** Arbeitsanweisungen **
**A.** Schreibe aus dem Text über das Bielefelder Notgeld alles von „Das Bielefelder Notgeld“ bis hinunter zu „Geschäft mit Sammlern.“ wortgetreu ab.
**B.** Gib die Datensätze vom Anfang bis hinunter zur Zeile mit „common name: Mallard“ (beide Enden eingeschlossen) erneut wieder und tausche darin „family“ gegen „familia“, ohne sonst etwas zu ändern. Gib nur diese Zeilen aus.

** Textabschnitt **
Das Bielefelder Notgeld nimmt eine besondere Stellung in der Geschichte des Geldes ein, vor allem wegen des einzigartigen Stoffgeldes, das aus Materialien wie Leinen, Seide und sogar Samt gefertigt wurde. Diese Noten haben sich weltweit unter Sammlern einen Namen gemacht, nicht nur aufgrund ihrer Materialien, sondern auch wegen der interessanten zeitgeschichtlichen Motive und Beschriftungen.

Die Stadtsparkasse Bielefeld gab zahlreiche Notgeldscheine aus Papier heraus und ließ diese teilweise als Stoffgeld nachdrucken. Frauen in Heimarbeit verzierten viele dieser Stoffscheine mit kunstvollen Borten oder Spitzen, um deren Attraktivität zu erhöhen. Die Stadtsparkasse verfolgte dabei weniger das Ziel, die Zahlungsmittelknappheit zu lindern, da genügend Papiergeldscheine im Umlauf waren, sondern vielmehr das Geschäft mit Sammlern.

Paul Hanke, der Direktor der Stadtsparkasse, spielte eine entscheidende Rolle bei der Herausgabe und Vermarktung des Bielefelder Stoffgelds. Er beeinflusste die Gestaltung der Scheine und sorgte dafür, dass einige von ihnen biblische Sprüche trugen. Die Sparkasse zeigte großes Geschäftsgeschick und verkaufte die Stoffscheine sogar bis nach Amerika. Mit dem 700-jährigen Stadtjubiläum Bielefelds im Jahr 1921 wurde ein Festumzug organisiert, bei dem die Stadtsparkasse mit einem eigenen Festwagen vertreten war. Hanke nutzte diese Gelegenheit, um für das Sparen zu werben.

Die ersten Notgeldscheine erschienen 1917 in Form von Münzen, gefolgt von Papiernoten. Mit dem Kriegsende 1918 nahm die Produktion von Noten zu, und es war bald selbstverständlich für die Bürger, Notgeldscheine in Händen zu halten. Diese Scheine wurden jedoch nicht nur als Zahlungsmittel genutzt; Hanke sah auch in ihnen eine Einnahmequelle und warb intensiv für ihre Sammlung. Mit dem 25-Mark-Schein begann am 15. Juli 1921 die Geschichte des Bielefelder Stoffgeldes. Hanke ließ Geldscheine auf verschiedenen Stoffen drucken, um neue Sammlerkreise anzusprechen.

** Zu bearbeitende Datensätze **
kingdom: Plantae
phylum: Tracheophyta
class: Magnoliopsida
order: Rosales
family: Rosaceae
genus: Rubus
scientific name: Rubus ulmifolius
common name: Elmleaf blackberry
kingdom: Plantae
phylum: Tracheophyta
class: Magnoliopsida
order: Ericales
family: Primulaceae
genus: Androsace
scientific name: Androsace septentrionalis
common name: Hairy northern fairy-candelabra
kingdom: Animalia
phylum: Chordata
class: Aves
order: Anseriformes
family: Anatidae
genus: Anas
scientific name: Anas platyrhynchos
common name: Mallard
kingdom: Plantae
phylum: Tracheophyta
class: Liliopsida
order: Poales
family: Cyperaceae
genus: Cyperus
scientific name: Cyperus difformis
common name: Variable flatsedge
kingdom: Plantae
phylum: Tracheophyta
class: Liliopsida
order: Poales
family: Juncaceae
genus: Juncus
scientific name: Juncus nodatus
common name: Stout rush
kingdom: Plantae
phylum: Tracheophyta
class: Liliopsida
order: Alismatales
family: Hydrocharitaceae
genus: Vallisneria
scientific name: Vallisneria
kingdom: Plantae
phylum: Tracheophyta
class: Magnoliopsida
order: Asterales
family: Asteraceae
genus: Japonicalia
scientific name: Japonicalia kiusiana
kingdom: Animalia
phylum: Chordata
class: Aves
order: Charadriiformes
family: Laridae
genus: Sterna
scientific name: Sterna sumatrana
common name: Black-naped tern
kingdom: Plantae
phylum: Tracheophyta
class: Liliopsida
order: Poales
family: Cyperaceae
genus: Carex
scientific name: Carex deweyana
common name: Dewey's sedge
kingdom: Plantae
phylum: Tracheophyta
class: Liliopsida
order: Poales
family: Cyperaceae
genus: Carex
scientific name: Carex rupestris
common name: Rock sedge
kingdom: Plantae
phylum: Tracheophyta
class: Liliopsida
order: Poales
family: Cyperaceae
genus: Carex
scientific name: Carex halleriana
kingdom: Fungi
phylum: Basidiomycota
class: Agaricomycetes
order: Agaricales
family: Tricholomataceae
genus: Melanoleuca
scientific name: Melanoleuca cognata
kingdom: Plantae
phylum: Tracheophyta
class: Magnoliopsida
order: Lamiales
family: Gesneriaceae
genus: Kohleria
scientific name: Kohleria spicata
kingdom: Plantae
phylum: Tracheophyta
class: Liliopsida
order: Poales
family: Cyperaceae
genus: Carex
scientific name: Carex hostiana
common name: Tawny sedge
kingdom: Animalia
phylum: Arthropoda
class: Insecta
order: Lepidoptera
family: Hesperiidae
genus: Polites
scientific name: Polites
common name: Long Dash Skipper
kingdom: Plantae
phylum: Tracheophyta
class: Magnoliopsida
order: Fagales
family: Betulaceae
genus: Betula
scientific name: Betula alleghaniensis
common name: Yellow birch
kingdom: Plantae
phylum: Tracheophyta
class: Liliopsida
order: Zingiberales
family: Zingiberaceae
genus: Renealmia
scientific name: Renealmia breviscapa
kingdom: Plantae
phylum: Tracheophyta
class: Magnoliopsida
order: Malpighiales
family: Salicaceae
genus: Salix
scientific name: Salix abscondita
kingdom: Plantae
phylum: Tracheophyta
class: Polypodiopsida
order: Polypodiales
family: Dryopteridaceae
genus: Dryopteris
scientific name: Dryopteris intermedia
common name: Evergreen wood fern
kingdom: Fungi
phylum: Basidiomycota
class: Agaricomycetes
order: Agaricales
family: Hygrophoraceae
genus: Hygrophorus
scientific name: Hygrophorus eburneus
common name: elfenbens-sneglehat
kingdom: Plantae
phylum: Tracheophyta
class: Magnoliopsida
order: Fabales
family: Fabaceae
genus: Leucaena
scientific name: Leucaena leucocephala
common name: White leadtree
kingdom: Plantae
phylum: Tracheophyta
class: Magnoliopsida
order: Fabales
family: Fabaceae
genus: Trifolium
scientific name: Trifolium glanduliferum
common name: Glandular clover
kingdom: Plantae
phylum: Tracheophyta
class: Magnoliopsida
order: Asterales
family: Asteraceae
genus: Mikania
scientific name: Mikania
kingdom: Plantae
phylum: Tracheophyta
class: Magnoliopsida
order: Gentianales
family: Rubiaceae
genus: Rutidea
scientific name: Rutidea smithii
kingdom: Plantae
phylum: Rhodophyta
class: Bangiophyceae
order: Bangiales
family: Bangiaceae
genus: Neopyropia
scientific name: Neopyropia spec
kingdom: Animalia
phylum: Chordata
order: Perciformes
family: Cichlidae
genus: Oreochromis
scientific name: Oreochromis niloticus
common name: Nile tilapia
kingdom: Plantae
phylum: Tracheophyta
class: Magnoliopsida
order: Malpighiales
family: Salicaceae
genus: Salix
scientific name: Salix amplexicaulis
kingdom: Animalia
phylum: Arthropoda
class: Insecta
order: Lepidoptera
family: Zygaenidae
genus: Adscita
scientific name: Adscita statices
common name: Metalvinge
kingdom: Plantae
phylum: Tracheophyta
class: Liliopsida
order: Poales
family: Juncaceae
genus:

** Antworten nach Aufgaben **
**A.**
Das Bielefelder Notgeld nimmt eine besondere Stellung in der Geschichte des Geldes ein, vor allem wegen des einzigartigen Stoffgeldes, das aus Materialien wie Leinen, Seide und sogar Samt gefertigt wurde. Diese Noten haben sich weltweit unter Sammlern einen Namen gemacht, nicht nur aufgrund ihrer Materialien, sondern auch wegen der interessanten zeitgeschichtlichen Motive und Beschriftungen.

Die Stadtsparkasse Bielefeld gab zahlreiche Notgeldscheine aus Papier heraus und ließ diese teilweise als Stoffgeld nachdrucken. Frauen in Heimarbeit verzierten viele dieser Stoffscheine mit kunstvollen Borten oder Spitzen, um deren Attraktivität zu erhöhen. Die Stadtsparkasse verfolgte dabei weniger das Ziel, die Zahlungsmittelknappheit zu lindern, da genügend Papiergeldscheine im Umlauf waren, sondern vielmehr das Geschäft mit Sammlern.

**B.**
kingdom: Plantae
phylum: Tracheophyta
class: Magnoliopsida
order: Rosales
familia: Rosaceae
genus: Rubus
scientific name: Rubus ulmifolius
common name: Elmleaf blackberry
kingdom: Plantae
phylum: Tracheophyta
class: Magnoliopsida
order: Ericales
familia: Primulaceae
genus: Androsace
scientific name: Androsace septentrionalis
common name: Hairy northern fairy-candelabra
kingdom: Animalia
phylum: Chordata
class: Aves
order: Anseriformes
familia: Anatidae
genus: Anas
scientific name: Anas platyrhynchos
common name: Mallard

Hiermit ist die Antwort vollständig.